→ THE TASK: Using the material below, return exactly the lines between the one holding "left shoulder: (399, 195)" and the one holding "right shoulder: (544, 390)", inclusive, and no others.

[PROVIDED ENTRIES]

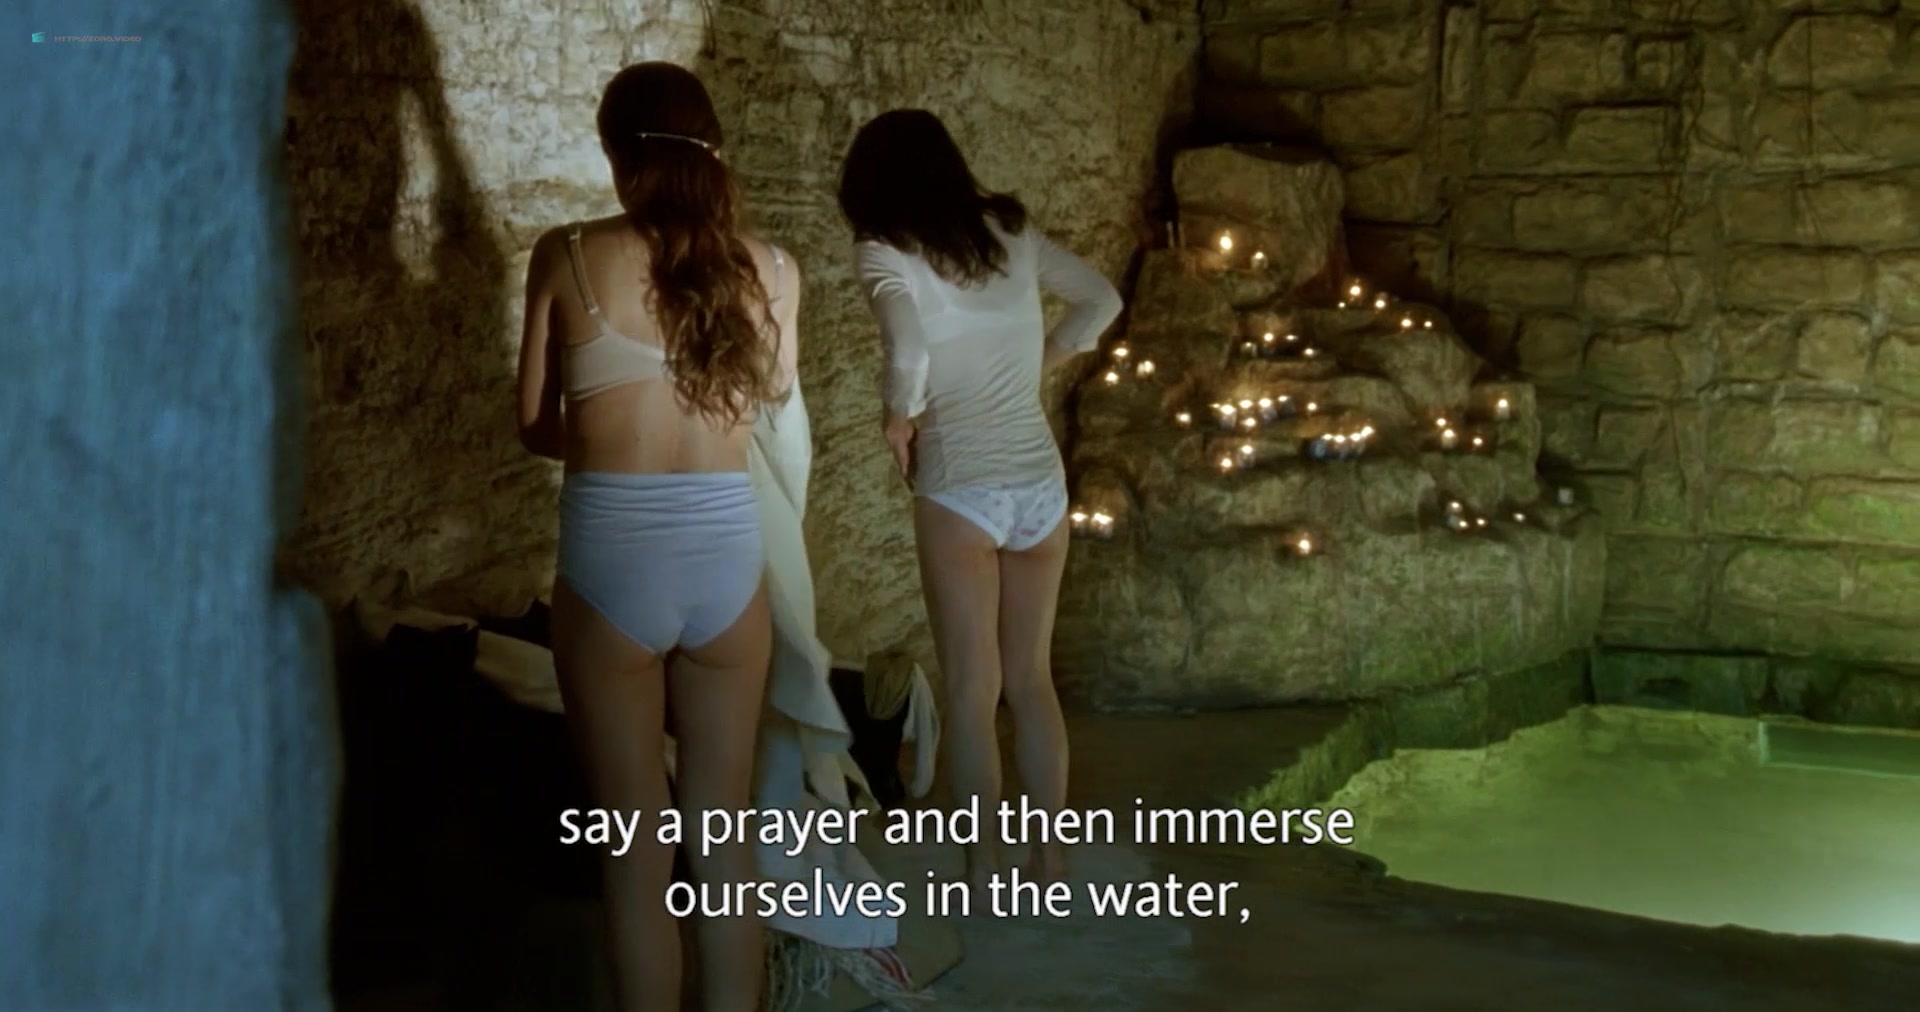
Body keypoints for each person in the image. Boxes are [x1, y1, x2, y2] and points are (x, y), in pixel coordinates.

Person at [515, 62, 797, 1012]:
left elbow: (534, 425)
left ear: (617, 155)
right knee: (726, 842)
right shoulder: (776, 271)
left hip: (612, 565)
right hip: (726, 564)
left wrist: (610, 439)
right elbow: (766, 402)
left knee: (635, 851)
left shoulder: (566, 253)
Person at [837, 109, 1124, 892]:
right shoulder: (1010, 230)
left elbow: (907, 347)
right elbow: (1100, 300)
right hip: (1039, 484)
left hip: (960, 483)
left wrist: (899, 417)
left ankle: (982, 866)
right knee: (1032, 681)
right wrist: (1044, 363)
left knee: (972, 689)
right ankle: (1049, 862)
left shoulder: (883, 249)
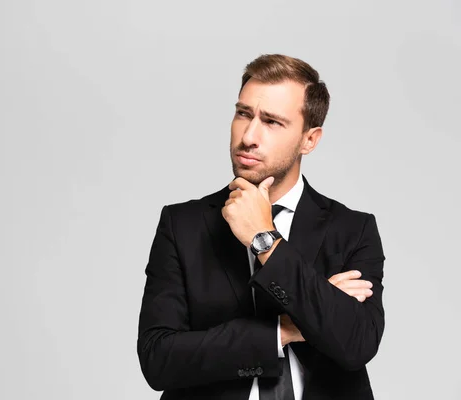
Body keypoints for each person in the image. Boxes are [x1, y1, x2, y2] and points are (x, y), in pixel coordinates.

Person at [136, 54, 385, 400]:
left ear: (309, 140)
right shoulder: (183, 225)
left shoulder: (352, 230)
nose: (249, 136)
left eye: (272, 122)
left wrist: (263, 240)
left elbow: (356, 343)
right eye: (243, 114)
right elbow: (158, 358)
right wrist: (285, 329)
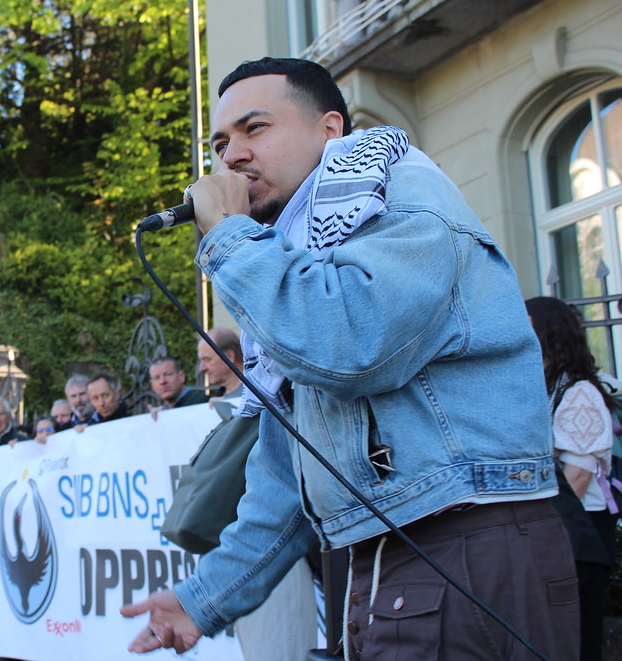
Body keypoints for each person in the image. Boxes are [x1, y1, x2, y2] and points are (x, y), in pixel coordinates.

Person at [122, 57, 577, 659]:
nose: (230, 156)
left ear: (330, 131)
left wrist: (230, 236)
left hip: (466, 544)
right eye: (220, 142)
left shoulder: (399, 195)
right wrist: (204, 597)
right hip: (389, 562)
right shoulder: (299, 257)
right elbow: (291, 468)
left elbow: (347, 344)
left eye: (255, 129)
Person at [526, 296, 615, 661]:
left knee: (575, 645)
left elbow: (575, 481)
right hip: (553, 535)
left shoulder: (580, 393)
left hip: (578, 537)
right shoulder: (544, 390)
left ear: (549, 333)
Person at [197, 327, 243, 399]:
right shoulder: (216, 399)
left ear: (229, 356)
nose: (201, 368)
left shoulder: (259, 395)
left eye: (208, 359)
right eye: (201, 361)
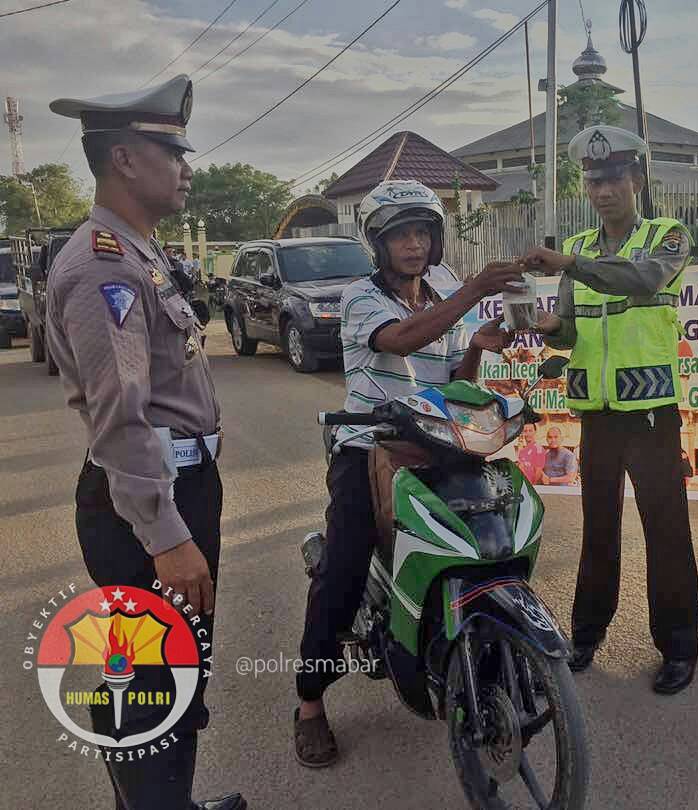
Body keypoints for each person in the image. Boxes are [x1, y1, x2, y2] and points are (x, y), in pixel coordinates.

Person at [44, 76, 245, 809]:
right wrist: (166, 535)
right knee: (156, 681)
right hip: (148, 502)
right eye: (173, 151)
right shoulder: (105, 264)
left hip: (174, 487)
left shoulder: (139, 253)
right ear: (125, 158)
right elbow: (120, 417)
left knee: (172, 673)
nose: (187, 166)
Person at [294, 180, 522, 767]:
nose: (414, 245)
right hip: (369, 446)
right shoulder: (359, 297)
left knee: (482, 536)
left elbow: (449, 373)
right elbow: (400, 340)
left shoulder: (444, 289)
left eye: (422, 232)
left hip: (438, 441)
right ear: (378, 243)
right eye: (401, 235)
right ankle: (310, 703)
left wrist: (477, 344)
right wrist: (473, 293)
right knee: (342, 571)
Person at [527, 124, 698, 695]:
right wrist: (549, 329)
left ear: (636, 180)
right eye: (593, 180)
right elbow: (570, 333)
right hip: (596, 413)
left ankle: (678, 646)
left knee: (666, 530)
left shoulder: (667, 236)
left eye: (614, 179)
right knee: (598, 528)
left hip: (651, 411)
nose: (603, 190)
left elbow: (644, 278)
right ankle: (586, 631)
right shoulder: (576, 249)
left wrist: (566, 268)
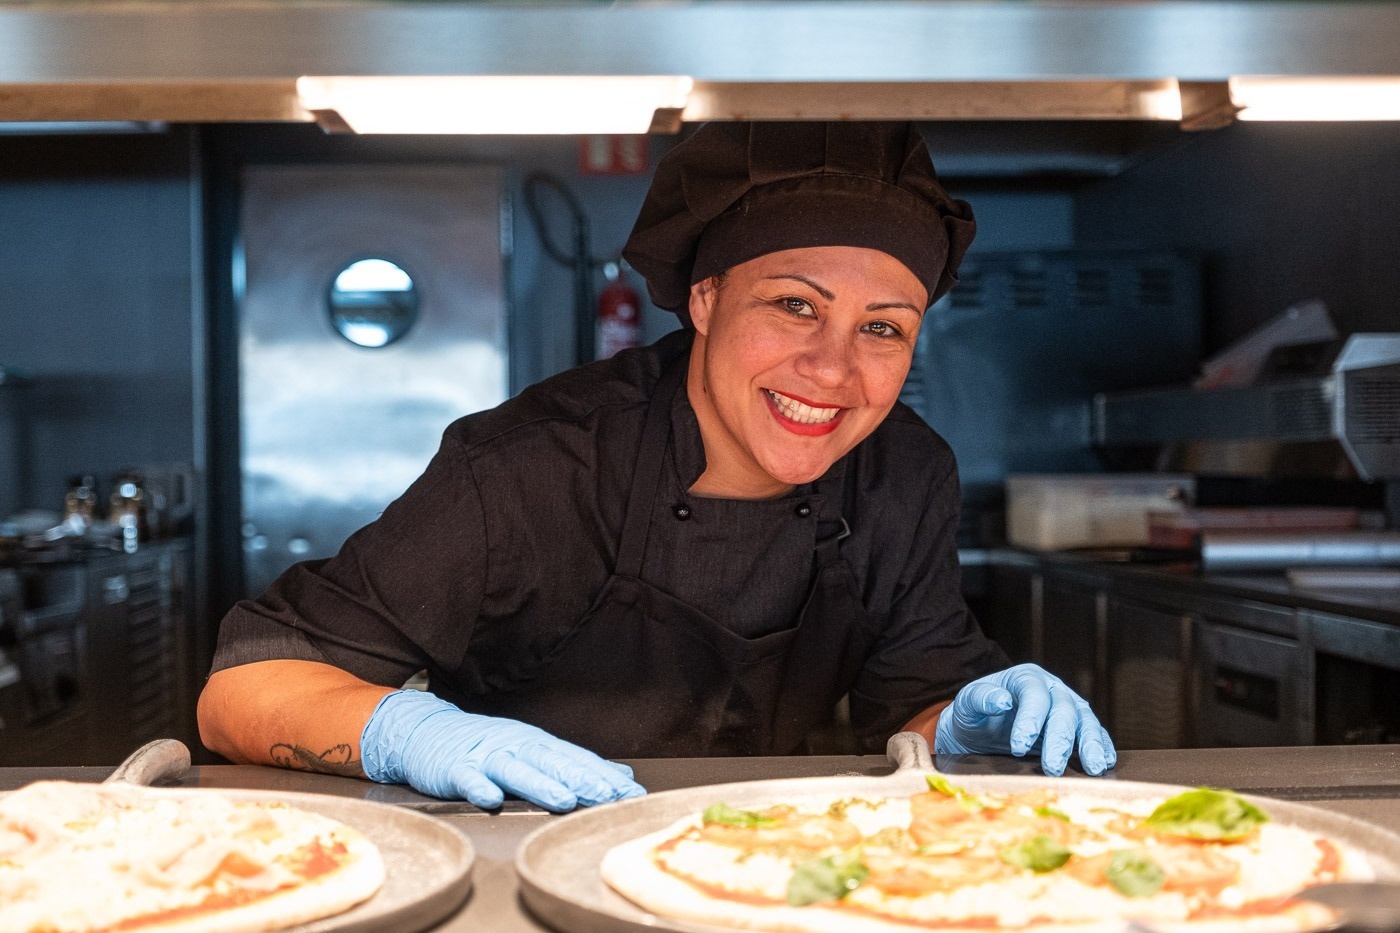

[/PROVIDED ENTRIES]

→ SOLUTION TO THIS TASK:
left shoulder: (399, 195)
right wrist: (204, 597)
right hip: (389, 562)
right shoulder: (299, 257)
right elbow: (291, 468)
left elbow: (347, 344)
left eye: (255, 129)
Person at [526, 296, 615, 661]:
left knee: (575, 645)
left elbow: (575, 481)
right hip: (553, 535)
left shoulder: (580, 393)
left hip: (578, 537)
right shoulder: (544, 390)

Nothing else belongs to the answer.